::: Excerpted text
The two companies bickered at Monday’s hearing over how much latitude Apple’s lawyers at Morrison & Foerster and Wilmer Cutler Pickering Hale and Dorr should have in finding a substitute for Musika.
Koh insisted the new expert be an accountant like Musika and adopt Musika’s findings as closely as possible. Apple must identify its expert by May 13.
Apple secured a prompt trial on damages over objections from Samsung’s lawyers at Quinn Emanuel Urquhart & Sullivan, who urged Koh to enter a partial final judgment as to those products for which damages were upheld and stay further proceedings. That approach would allow for guidance from the U.S. Court of Appeals for the Federal Circuit, Quinn partner Kathleen Sullivan argued, and promote judicial economy.
"If we win in the circuit or lose in the circuit we’re bound by whatever the circuit says on those issues," Sullivan said. "That would instantly simplify the second trial."
Arguing for Apple, MoFo partner Michael Jacobs said certifying a partial final judgment under Rule 54(b) was improper and would delay resolution.
"We want to get a final appealable verdict on all the issues to be decided and we want it as promptly as we can," Jacobs said. "Anything that is done to delay that is prejudicial to Apple."
Koh agreed the matter would not be ripe for appeal until all of Apple’s claims against Samsung are decided as to validity, liability and remedy.
"Entering judgment now may just lead to further delay," she said.
The scrap between Apple and Samsung involved more than timing.
Koh rejected a claim from Samsung’s lawyers that the new damages trial should also address liability for the products at issue to pass constitutional muster. The Federal Circuit routinely remands cases for new trials on damages alone, she remarked, and scolded Samsung for not directly raising the issue in post-trial motions.
"You only requested a new trial on damages in your JMOL motion. You never said a new trial on liability," she said. "It seems awfully sneaky."
Koh put off for later consideration the specifics of how the next jury will be informed of the first jury’s findings.
::::::
::: Dataset content
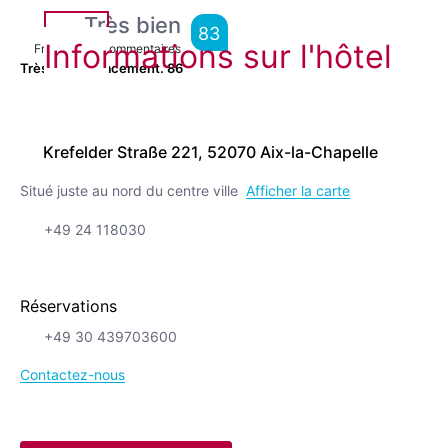
Très bien
83
Informations sur l'hôtel
From
3,775
Commentaires
Très bel emplacement.
86
Krefelder Straße 221, 52070 Aix-la-Chapelle
Situé juste au nord du centre ville
Afficher la carte
+49 24 118030
Réservations
+49 30 439703600
Contactez-nous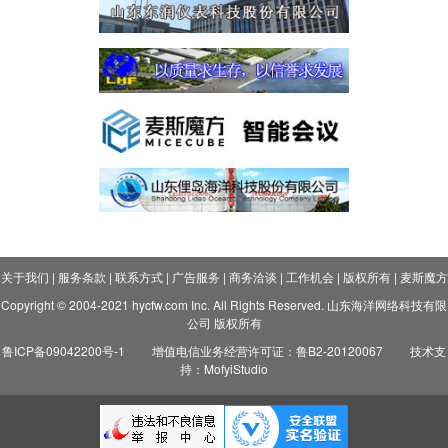
关于我们
|
服务条款
|
联系方式
|
广告服务
|
商务洽谈
|
工作机会
|
版权所有
|
麦斯魔方
Copyright © 2004-2021 hycfw.com Inc. All Rights Reserved. 山东海洋网络科技有限
公司 版权所有
鲁ICP备09042200号-1
增值电信业务经营许可证：鲁B2-20120067
技术支
持：MofyiStudio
::::::
## What to work on
• a. Repeat the part of the Apple–Samsung hearing passage starting at "Apple secured a" and ending at "would delay resolution.".
• b. Please go on with the passage about the Apple–Samsung damages hearing from the point where it stops.

## Answers given
• a.
Apple secured a prompt trial on damages over objections from Samsung’s lawyers at Quinn Emanuel Urquhart & Sullivan, who urged Koh to enter a partial final judgment as to those products for which damages were upheld and stay further proceedings. That approach would allow for guidance from the U.S. Court of Appeals for the Federal Circuit, Quinn partner Kathleen Sullivan argued, and promote judicial economy.
"If we win in the circuit or lose in the circuit we’re bound by whatever the circuit says on those issues," Sullivan said. "That would instantly simplify the second trial."
Arguing for Apple, MoFo partner Michael Jacobs said certifying a partial final judgment under Rule 54(b) was improper and would delay resolution.

• b.
"We do have to figure out some way to tell the jury without retrying the first case," said William Price, a Quinn Emanuel partner based in Los Angeles.
Also put off for a later date is whether ongoing proceedings before the PTO should affect the damages trial. The agency is re-examining Apple patents that relate to the "bounce-back" and "pinch-to-zoom" features of its iPhones and iPads. Koh denied a motion to stay the case as to those patents but suggested a final determination that either patent is invalidated might change her mind.
As for the death of Apple’s expert, Samsung was on alert for any sign of unfair advantage.
"Apple is getting a brand new expert. Apple’s methodology and report will necessarily change," said Quinn partner Victoria Maroulis. "We simply cannot be put in a straitjacket."
That’s when Koh extracted promises from Apple’s counsel to hew as closely as possible to their first expert report. The judge said she could foresee a "horrible scenario" with Apple seeking advantage and Samsung filing aggressive motions to strike the new expert reports.
"If that is going to happen, then I will postpone this trial," Koh said, adding her objective was speedy resolution.
"It’s going to be limited to the same evidence that was before the jury of 2012," Koh said. "Once this is resolved you can take all of it up to the Federal Circuit."